A bishop from Congo on an "ad limina" visit in these days said to me: Europeans generously give us many things for development, but there is a hesitation in helping us in pastoral ministry; it seems as though they considered pastoral ministry useless, that only technological and material development were important. But the contrary is true, he said; where the Word of God does not exist, development fails to function and has no positive results. Only if God's Word is put first, only if man is reconciled with God, can material things also go smoothly.

The continuation of the Gospel itself powerfully confirms this. The Apostles said to Jesus: Come back, everyone is looking for you. And he said no, I must go on to the next towns that I may proclaim God and cast out demons, the forces of evil; for that is why I came.

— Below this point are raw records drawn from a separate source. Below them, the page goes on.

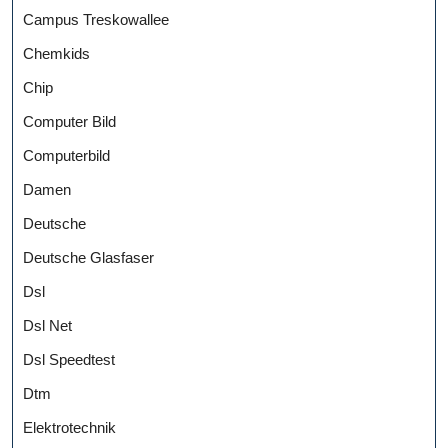
Campus Treskowallee
Chemkids
Chip
Computer Bild
Computerbild
Damen
Deutsche
Deutsche Glasfaser
Dsl
Dsl Net
Dsl Speedtest
Dtm
Elektrotechnik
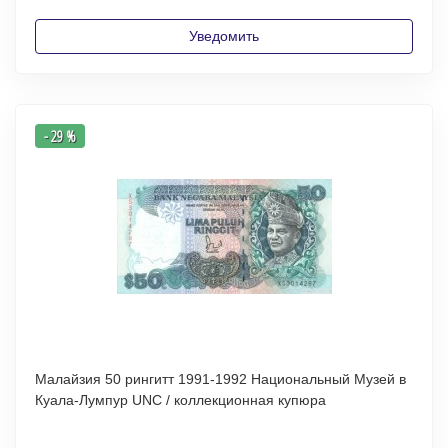
Уведомить
- 29 %
Малайзия 50 рингитт 1991-1992 Национальный Музей в
Куала-Лумпур UNC / коллекционная купюра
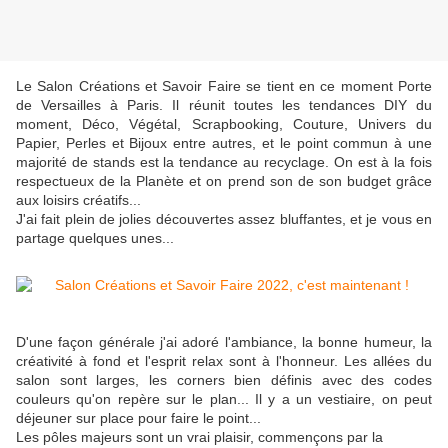
Le Salon Créations et Savoir Faire se tient en ce moment Porte
de Versailles à Paris. Il réunit toutes les tendances DIY du
moment, Déco, Végétal, Scrapbooking, Couture, Univers du
Papier, Perles et Bijoux entre autres, et le point commun à une
majorité de stands est la tendance au recyclage. On est à la fois
respectueux de la Planète et on prend son de son budget grâce
aux loisirs créatifs...
J'ai fait plein de jolies découvertes assez bluffantes, et je vous en
partage quelques unes...
D'une façon générale j'ai adoré l'ambiance, la bonne humeur, la
créativité à fond et l'esprit relax sont à l'honneur. Les allées du
salon sont larges, les corners bien définis avec des codes
couleurs qu'on repère sur le plan... Il y a un vestiaire, on peut
déjeuner sur place pour faire le point...
Les pôles majeurs sont un vrai plaisir, commençons par la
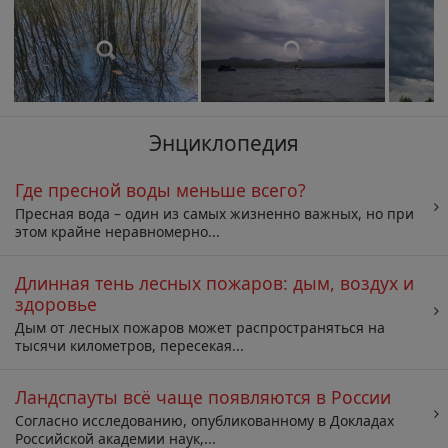
Энциклопедия
Где пресной воды меньше всего?
Пресная вода – один из самых жизненно важных, но при
этом крайне неравномерно...
Длинная тень лесных пожаров: дым, воздух и
здоровье
Дым от лесных пожаров может распространяться на
тысячи километров, пересекая...
Ландспауты всё чаще появляются в России
Согласно исследованию, опубликованному в Докладах
Российской академии наук,...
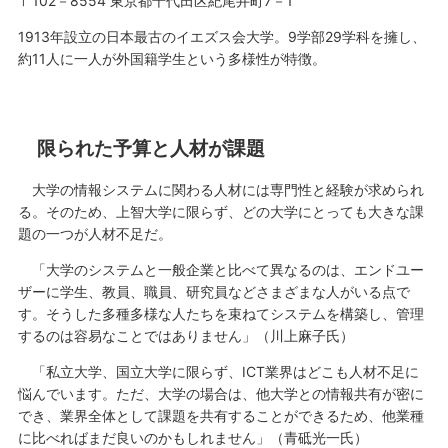
〒102－8554 東京都千代田区紀尾井町7－1
1913年設立の日本最古のイエズス会大学。9学部29学科を擁し、
約11人に一人が外国籍学生という多様性が特徴。
限られた予算と人材が課題
大学の情報システムに関わる人材には専門性と経験が求められ
る。そのため、上智大学に限らず、どの大学にとっても大きな課
題の一つが人材不足だ。
「大学のシステムと一般企業と比べて異なるのは、エンドユー
ザーに学生、教員、職員、研究員などさまざまな人がいる点で
す。そうした多種多様な人たちを束ねてシステムを構築し、管理
するのは容易なことではありません」（川上麻子氏）
「私立大学、国立大学に限らず、ICT業界はどこも人材不足に
悩んでいます。ただ、大学の場合は、他大学との情報共有が密に
でき、業界全体として課題を共有することができるため、他業種
に比べればまだ良いのかもしれません」（青砥光一氏）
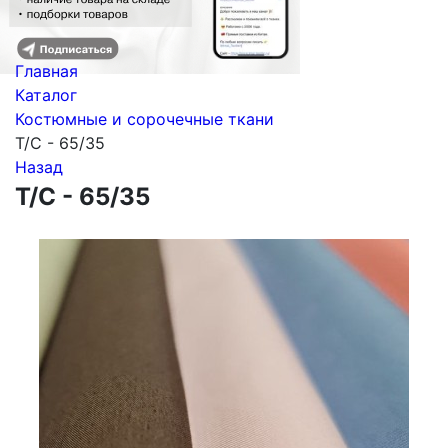
Главная
Каталог
Костюмные и сорочечные ткани
Т/С - 65/35
Назад
Т/С - 65/35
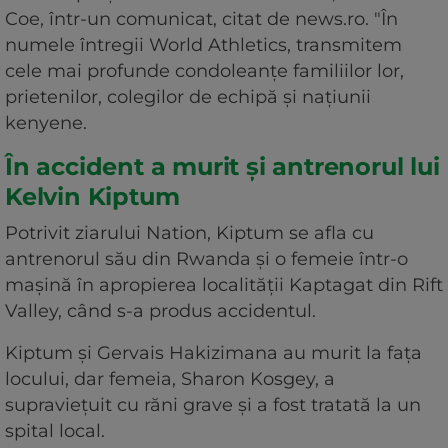
Coe, într-un comunicat, citat de news.ro. "În
numele întregii World Athletics, transmitem
cele mai profunde condoleanţe familiilor lor,
prietenilor, colegilor de echipă şi naţiunii
kenyene.
În accident a murit și antrenorul lui
Kelvin Kiptum
Potrivit ziarului Nation, Kiptum se afla cu
antrenorul său din Rwanda şi o femeie într-o
maşină în apropierea localităţii Kaptagat din Rift
Valley, când s-a produs accidentul.
Kiptum şi Gervais Hakizimana au murit la faţa
locului, dar femeia, Sharon Kosgey, a
supravieţuit cu răni grave şi a fost tratată la un
spital local.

Jesus came -- the Greek text says, "I came out from the Father" -- not to bring us the comforts of life but to bring the fundamental condition of our dignity, to bring us the proclamation of God, the presence of God, and thus to overcome the forces of evil. He indicated this priority with great clarity: I did not come to heal -- I also do this, but as a sign -- I came to reconcile you with God. God is our Creator, God has given us life, our dignity: And it is above all to him that we must turn.

And as Father Gioele has said, today, the Church in Italy is celebrating Pro-Life Day. In their message, the Italian bishops have wanted to recall the priority duty to "respect life," since it is an "unavailable" good. Man is not the master of life; rather, he is its custodian and steward, and under God's primacy, this priority of administrating and preserving human life, created by God, comes automatically into being.

This truth that man is the custodian and steward of life is a clearly defined point of natural law, fully illumined by biblical revelation. It appears today as a "sign of contradiction" in comparison with the prevalent mindset. Indeed, we note that although there is broad convergence generally on the value of life, yet when this point is reached, that is, the point of the "availability" or "unavailability" to life, the two mindsets are irreconcilably opposed.

In simpler terms, we might say: One of the two mindsets maintains that human life is in human hands, whereas the other recognizes that it is in God's hands. Modern culture has legitimately emphasized the autonomy of the human person and earthly realities, thereby developing a perspective dear to Christianity, the Incarnation of God.

However, as the Second Vatican Council clearly asserted, if this autonomy leads us to think that "material being does not depend on God and that man can use it as if it had no relation to its Creator," a deep imbalance will result, for "without a Creator there can be no creature" ("Gaudium et Spes," No. 36).

It is significant that in the passage cited, the conciliar document states that this capacity to recognize the voice and manifestation of God in the beauty of creation belongs to all believers, regardless of their religion. From this we can conclude that full respect for life is linked to a religious sense, to the inner attitude with which the human being faces reality, as master or as custodian.

Moreover, the word "respect" derives from the Latin word "respicere," to look at, and means a way of looking at things and people that leads to recognizing their substantial character, not to appropriate them but rather to treat them with respect and to take care of them.

In the final analysis, if creatures are deprived of their reference to God as a transcendent basis, they risk being at the mercy of the will of man who, as we see, can make an improper use of it.

Dear brothers and sisters, let us invoke together St. Anne's intercession for your parish community, which I greet with affection.

I greet in particular your parish priest, Father Gioele, and I thank him for his words to me at the beginning. I then greet the Augustinian confreres with their Prior General; I greet Archbishop Angelo Comastri, my vicar general for Vatican City, Archbishop Rizzato, my almoner, and everyone present, especially the children, young people and all those who regularly use this church.

May St. Anne, your heavenly patroness, watch over you all and obtain for each one the gift of being a witness of the God of life and love.